McBride então desenvolveu uma estratégia de intervenção para ser aplicada nas escolas dividida em duas fases. Na primeira, voltada para estudantes de 12 a 13 anos que começam a ter contato com álcool, eram realizadas oito sessões de uma hora cada. A segunda fase, aplicada um ano depois, contava com quatro sessões de uma hora.
Além de passar informações, a missão dos professores era ajudar os jovens, por meio de jogos e atividades interativas, a desenvolver suas próprias estratégias para reduzir os riscos associados ao consumo de álcool. A metodologia foi aplicada num grupo de aproximadamente 2,5 mil estudantes. Metade fazia parte do grupo controle e foi submetida a um programa regular de prevenção de drogas.
Posteriormente, os jovens foram acompanhados por 32 meses e foram avaliados seus conhecimentos e atitudes relacionados ao álcool, a quantidade total de bebida ingerida, o padrão de consumo e os danos que eles haviam sofrido.
O consumo total de álcool no grupo que recebeu a intervenção foi 20% menor quando comparado ao controle. Além disso, o consumo no padrão binge nesse grupo foi 19,5% menor. Os jovens apresentaram um conhecimento relacionado ao álcool 10% maior e vivenciaram 33% menos danos relacionados a questões sexuais, violência, problemas com a lei, a família ou a escola.
“Continuamos medindo um ano após o término do programa e observamos que o impacto comportamental havia se mantido. A metodologia foi replicada em escolas na Irlanda do Norte com resultados muito semelhantes. Uma das chaves principais é a inclusão das experiências reais dos jovens participantes. Nosso objetivo é tornar essas experiências mais seguras”, contou McBride.
Processo de adaptação
A adaptação do SHAHRP para a realidade brasileira está sendo feita durante o doutorado de Tatiana de Castro Amato, com Bolsa da FAPESP, e sob a orientação de Noto, que também conta com um Auxílio à Pesquisa – Regular.
“Temos feito entrevistas com adolescentes desde 2012 e também com professores e coordenadores pedagógicos para conhecer a percepção que tinham sobre o consumo de álcool, os problemas associados e também para tentar definir qual seria a carga horária ideal e o professor mais indicado para realizar as atividades em sala”, contou Noto.
Uma primeira versão brasileira do programa – dividida em oito sessões de uma hora cada – foi elaborada e está sendo aplicada de forma piloto em quatro escolas particulares, sendo três na capital e uma no interior. Outras quatro escolas estão participando como grupo controle.

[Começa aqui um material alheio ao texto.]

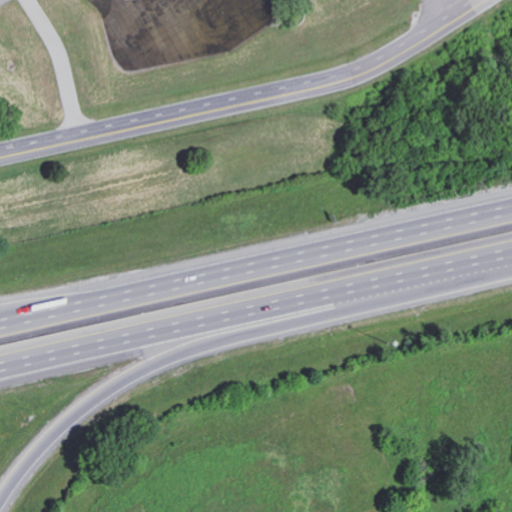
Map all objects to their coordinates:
road: (444, 11)
road: (61, 66)
road: (251, 101)
road: (255, 256)
road: (111, 288)
road: (255, 319)
road: (211, 346)
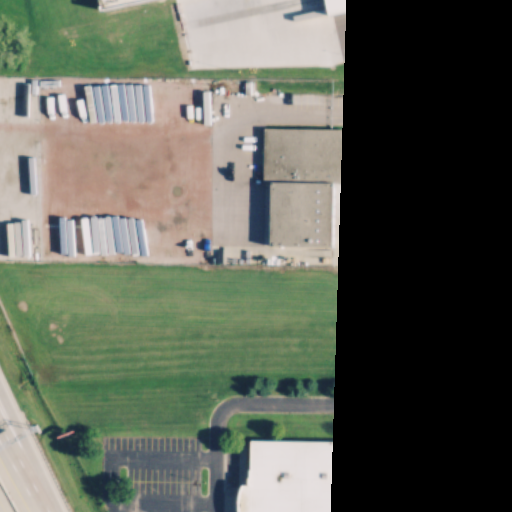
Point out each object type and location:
parking lot: (379, 3)
building: (277, 4)
building: (291, 4)
road: (376, 12)
road: (373, 14)
road: (312, 41)
power tower: (444, 120)
road: (363, 170)
building: (297, 183)
building: (304, 183)
road: (426, 255)
power tower: (441, 330)
road: (468, 350)
building: (481, 395)
building: (482, 395)
road: (270, 405)
road: (26, 451)
building: (295, 476)
building: (297, 476)
road: (19, 477)
building: (500, 497)
road: (158, 502)
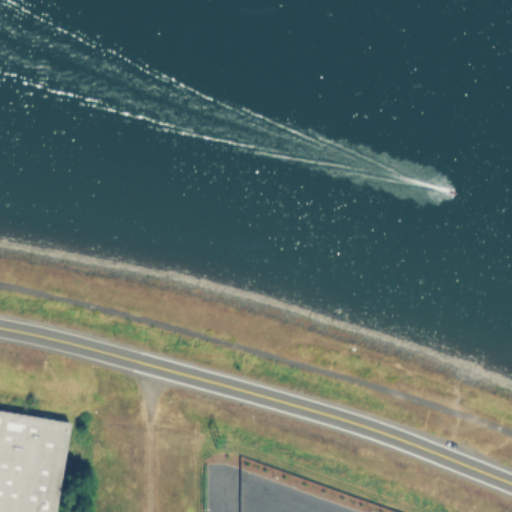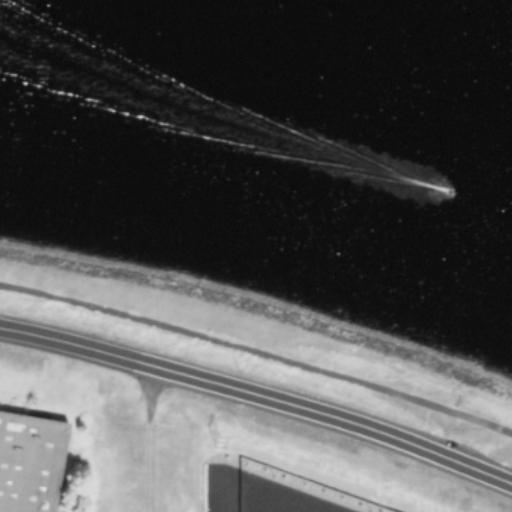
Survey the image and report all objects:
road: (258, 351)
road: (259, 394)
road: (149, 438)
building: (29, 460)
building: (32, 460)
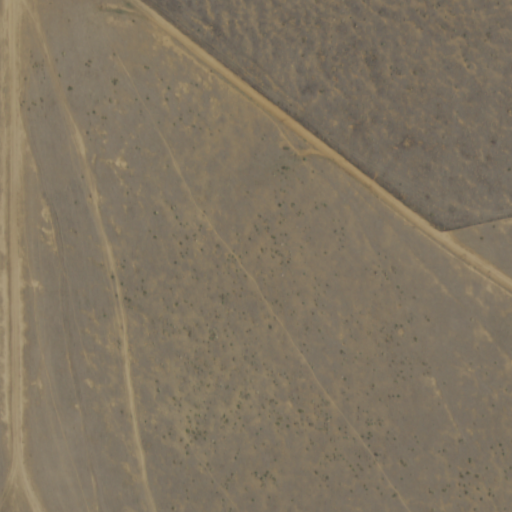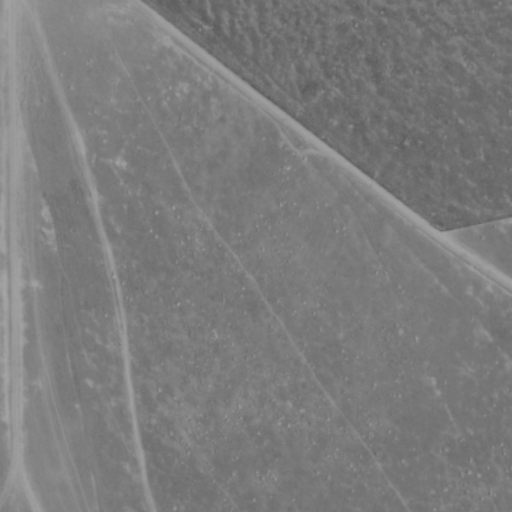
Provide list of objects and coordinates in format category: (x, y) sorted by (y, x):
airport: (387, 85)
road: (337, 131)
road: (315, 147)
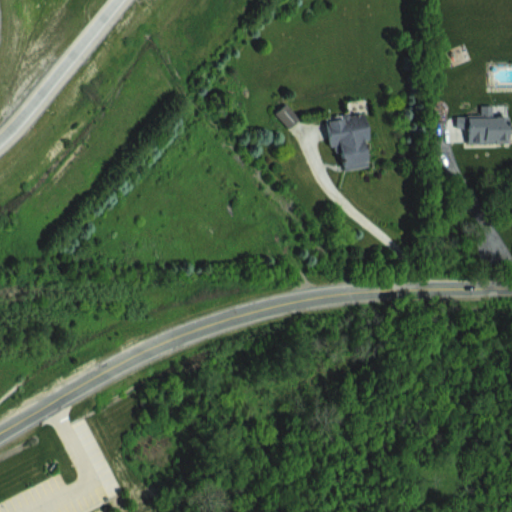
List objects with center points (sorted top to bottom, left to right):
road: (59, 70)
building: (285, 114)
building: (482, 127)
building: (347, 138)
road: (478, 219)
road: (365, 225)
road: (243, 313)
road: (79, 472)
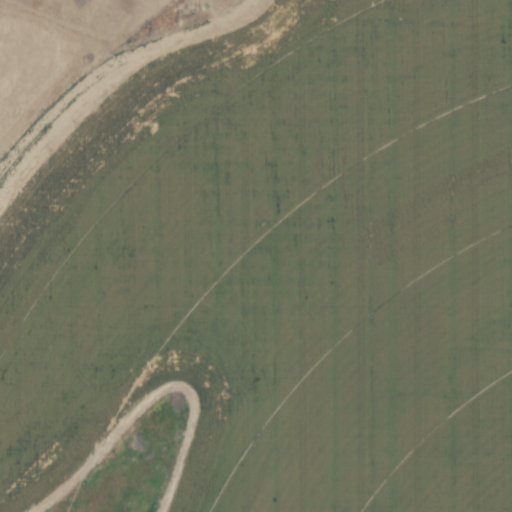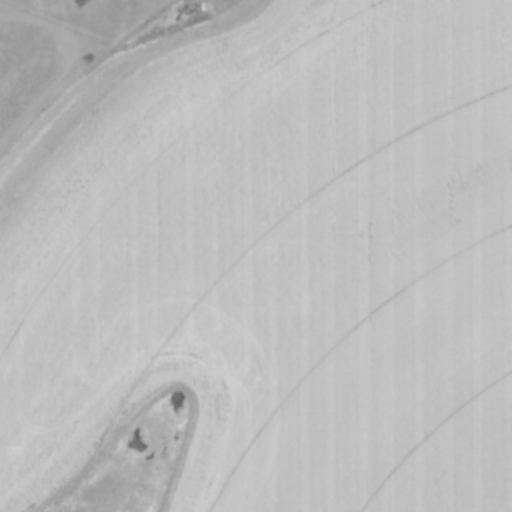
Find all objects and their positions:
crop: (285, 286)
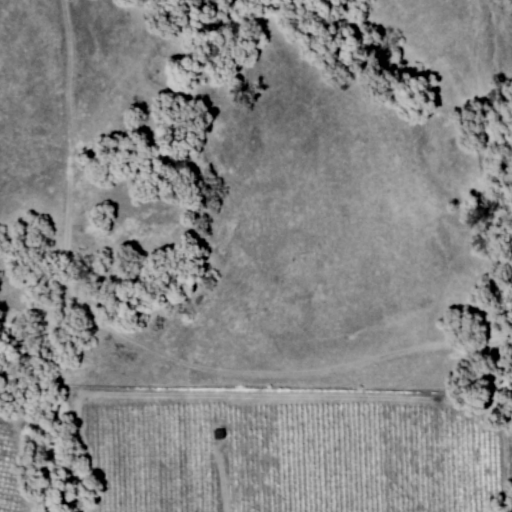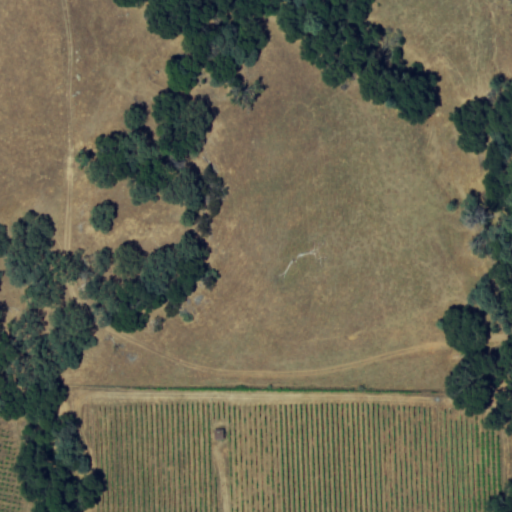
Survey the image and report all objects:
crop: (256, 441)
road: (219, 482)
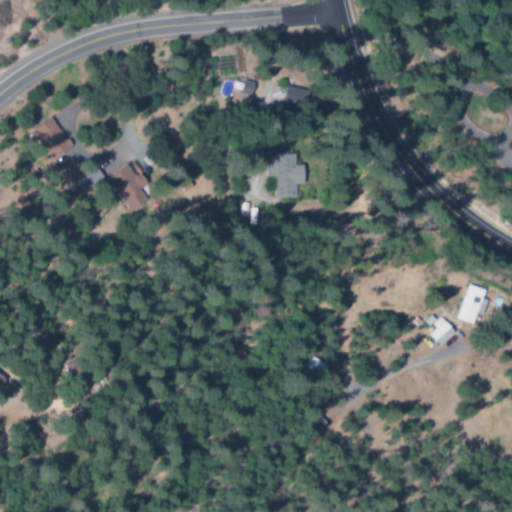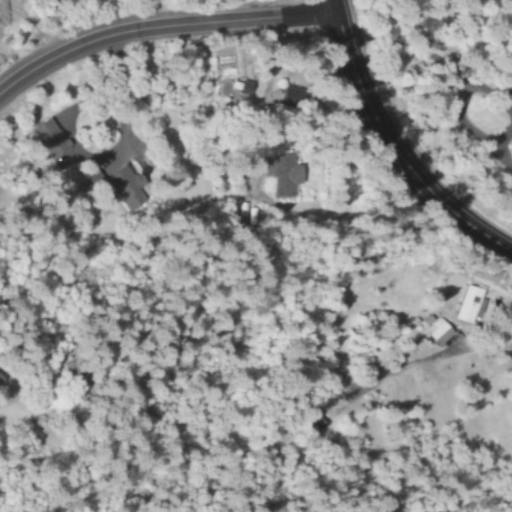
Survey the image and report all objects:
road: (159, 26)
building: (231, 91)
building: (45, 139)
road: (389, 151)
building: (508, 153)
building: (277, 176)
building: (118, 189)
building: (463, 306)
building: (435, 334)
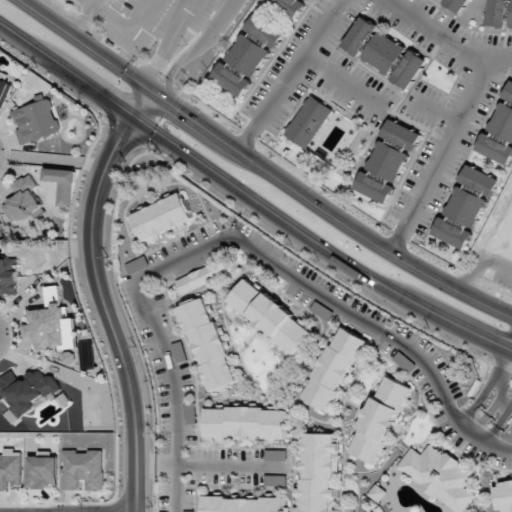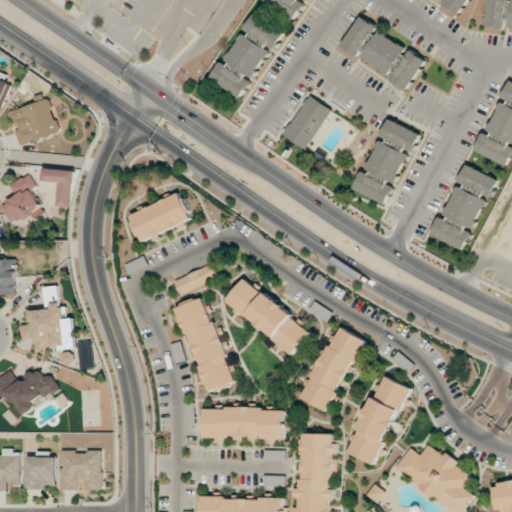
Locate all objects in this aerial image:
road: (208, 0)
road: (92, 2)
building: (456, 4)
building: (290, 6)
building: (496, 13)
building: (499, 13)
building: (511, 17)
road: (179, 26)
building: (265, 30)
building: (360, 36)
road: (441, 39)
building: (384, 52)
building: (248, 54)
building: (249, 54)
building: (394, 59)
road: (152, 66)
road: (290, 74)
building: (232, 79)
road: (342, 79)
building: (3, 87)
traffic signals: (153, 88)
traffic signals: (135, 118)
building: (35, 120)
building: (308, 120)
building: (308, 122)
building: (499, 129)
building: (499, 131)
building: (401, 135)
road: (443, 154)
building: (387, 161)
building: (388, 161)
road: (263, 164)
building: (478, 181)
building: (61, 184)
building: (374, 187)
road: (250, 198)
building: (23, 201)
building: (465, 206)
building: (162, 216)
building: (161, 217)
building: (459, 218)
road: (481, 261)
building: (8, 276)
building: (197, 278)
road: (100, 294)
building: (270, 314)
building: (269, 315)
building: (51, 324)
building: (208, 343)
road: (400, 343)
building: (208, 344)
building: (179, 351)
building: (334, 368)
building: (335, 368)
road: (493, 381)
building: (28, 388)
road: (500, 392)
road: (494, 404)
building: (190, 413)
road: (472, 413)
road: (505, 414)
building: (380, 419)
building: (246, 422)
road: (481, 422)
building: (247, 423)
road: (493, 434)
building: (276, 455)
road: (147, 463)
road: (221, 465)
building: (10, 468)
building: (83, 468)
building: (42, 471)
building: (316, 472)
building: (317, 473)
building: (438, 475)
building: (439, 475)
building: (275, 480)
building: (379, 493)
building: (503, 494)
building: (503, 495)
building: (244, 503)
building: (242, 504)
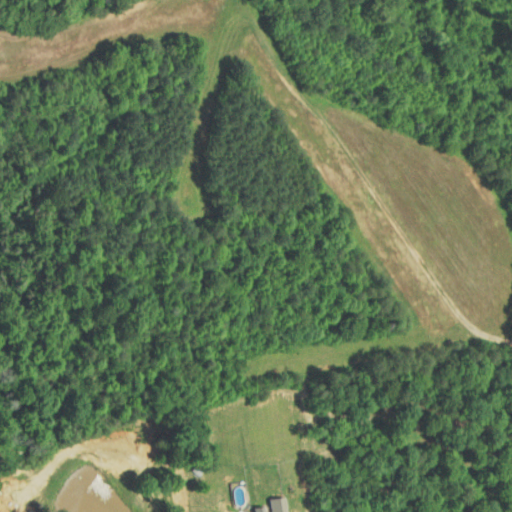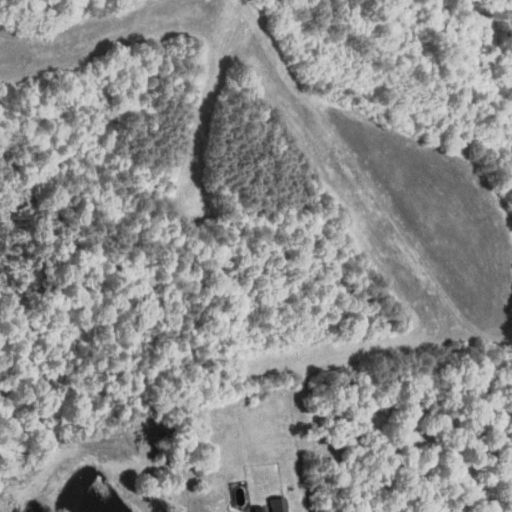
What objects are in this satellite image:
building: (260, 502)
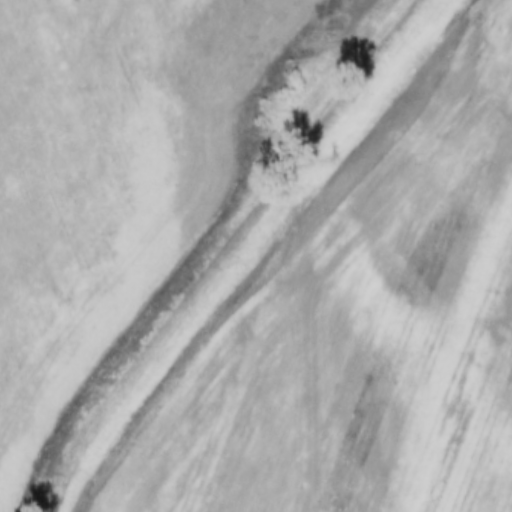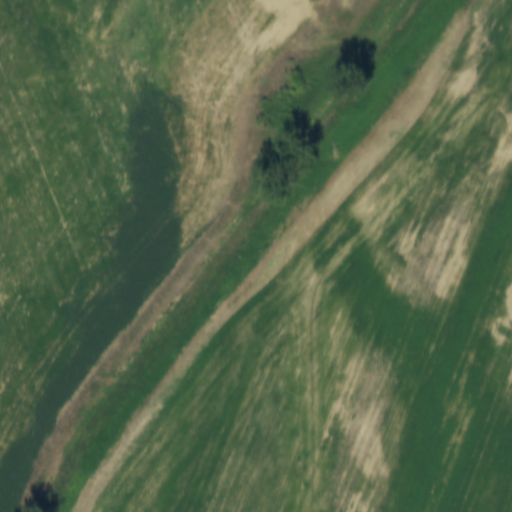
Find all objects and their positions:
road: (142, 23)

“Nas primeiras sessões são oferecidas informações, mas com muito convite à reflexão. Da metade do programa em diante são apresentadas situações de risco e os adolescentes têm de elaborar estratégias para lidar com os problemas”, disse Noto.
A faixa etária de 12 a 13 anos foi escolhida porque estudos epidemiológicos brasileiros indicam que é nessa idade que ocorre o primeiro contato com o álcool. “O consumo nessa faixa ainda é baixo, mas há uma tendência natural de aumento com o avanço da idade. Esperamos que o grupo que recebe a intervenção apresente menor consumo após seis e 12 meses, quando comparado ao grupo de controle”, disse Noto.
De acordo com a pesquisadora, foram inicialmente selecionadas escolas particulares porque, de acordo com as evidências científicas, quanto maior é o poder aquisitivo do jovem, maior é o consumo de álcool.
“O programa tem sido bem recebido pelos estudantes e algumas escolas já pensam em incorporá-lo ao currículo definitivamente. Também temos um convite para fazer uma adaptação para as escolas públicas de Minas Gerais e, no futuro, vamos tentar aplicar em São Paulo para jovens de outros contextos”, contou.